→ TASK REQUIREMENTS:
List each line below that contains the word "haben", copying the whole line.

Saved data entries:
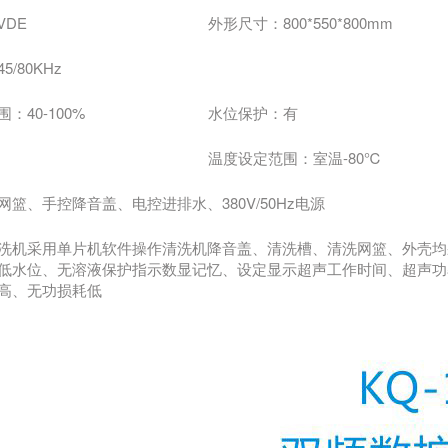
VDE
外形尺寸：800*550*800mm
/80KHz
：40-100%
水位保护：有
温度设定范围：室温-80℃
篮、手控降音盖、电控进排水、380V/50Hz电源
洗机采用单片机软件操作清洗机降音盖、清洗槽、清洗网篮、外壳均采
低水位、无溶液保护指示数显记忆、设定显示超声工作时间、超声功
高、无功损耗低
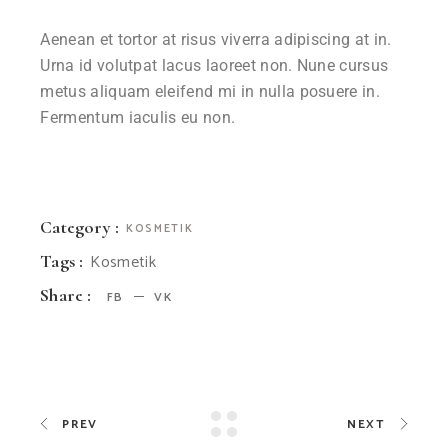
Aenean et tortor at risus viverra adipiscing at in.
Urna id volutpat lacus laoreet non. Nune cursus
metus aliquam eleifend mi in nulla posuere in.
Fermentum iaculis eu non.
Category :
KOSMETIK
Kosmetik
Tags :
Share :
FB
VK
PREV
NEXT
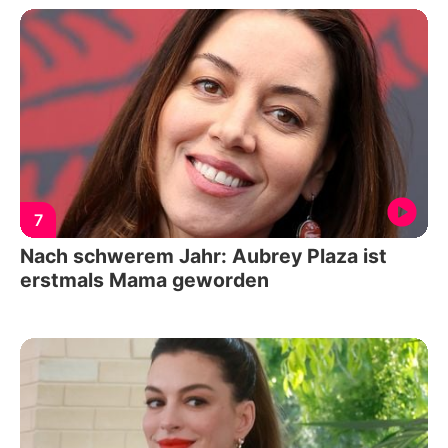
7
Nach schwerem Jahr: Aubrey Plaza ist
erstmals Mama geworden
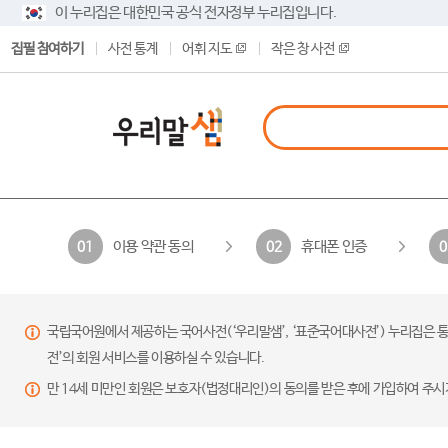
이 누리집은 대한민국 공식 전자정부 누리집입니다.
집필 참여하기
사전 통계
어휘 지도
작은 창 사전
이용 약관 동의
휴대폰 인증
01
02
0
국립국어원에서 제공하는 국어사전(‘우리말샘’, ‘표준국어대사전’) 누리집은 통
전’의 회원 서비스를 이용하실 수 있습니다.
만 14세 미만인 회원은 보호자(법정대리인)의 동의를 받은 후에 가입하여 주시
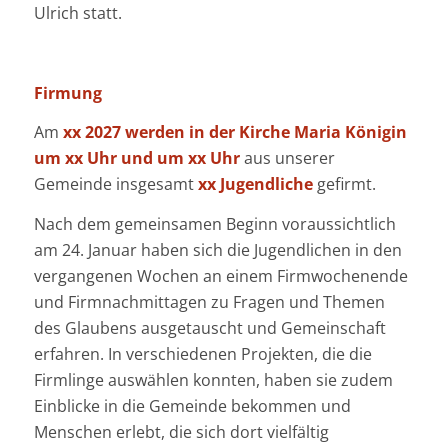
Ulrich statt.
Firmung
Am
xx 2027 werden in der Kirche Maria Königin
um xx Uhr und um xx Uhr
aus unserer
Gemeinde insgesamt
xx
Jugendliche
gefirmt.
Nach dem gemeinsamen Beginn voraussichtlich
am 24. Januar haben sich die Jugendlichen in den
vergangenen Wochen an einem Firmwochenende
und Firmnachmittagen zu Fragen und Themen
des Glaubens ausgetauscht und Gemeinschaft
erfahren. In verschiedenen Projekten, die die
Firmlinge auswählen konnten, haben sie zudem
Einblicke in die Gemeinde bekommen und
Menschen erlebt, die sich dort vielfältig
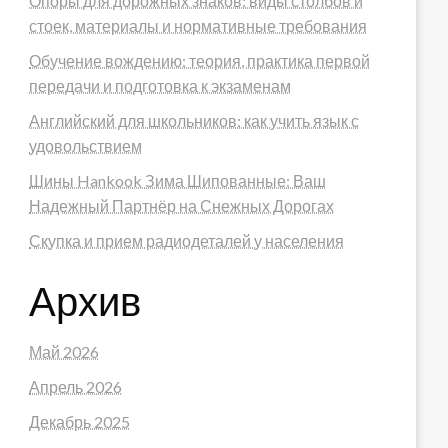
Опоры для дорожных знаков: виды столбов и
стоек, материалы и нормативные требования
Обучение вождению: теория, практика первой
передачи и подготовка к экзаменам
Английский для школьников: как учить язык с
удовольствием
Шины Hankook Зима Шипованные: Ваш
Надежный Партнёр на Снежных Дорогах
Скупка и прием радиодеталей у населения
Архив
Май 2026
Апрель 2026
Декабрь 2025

→ PROBLEM SOLUTION:
am 24. Januar haben sich die Jugendlichen in den
Firmlinge auswählen konnten, haben sie zudem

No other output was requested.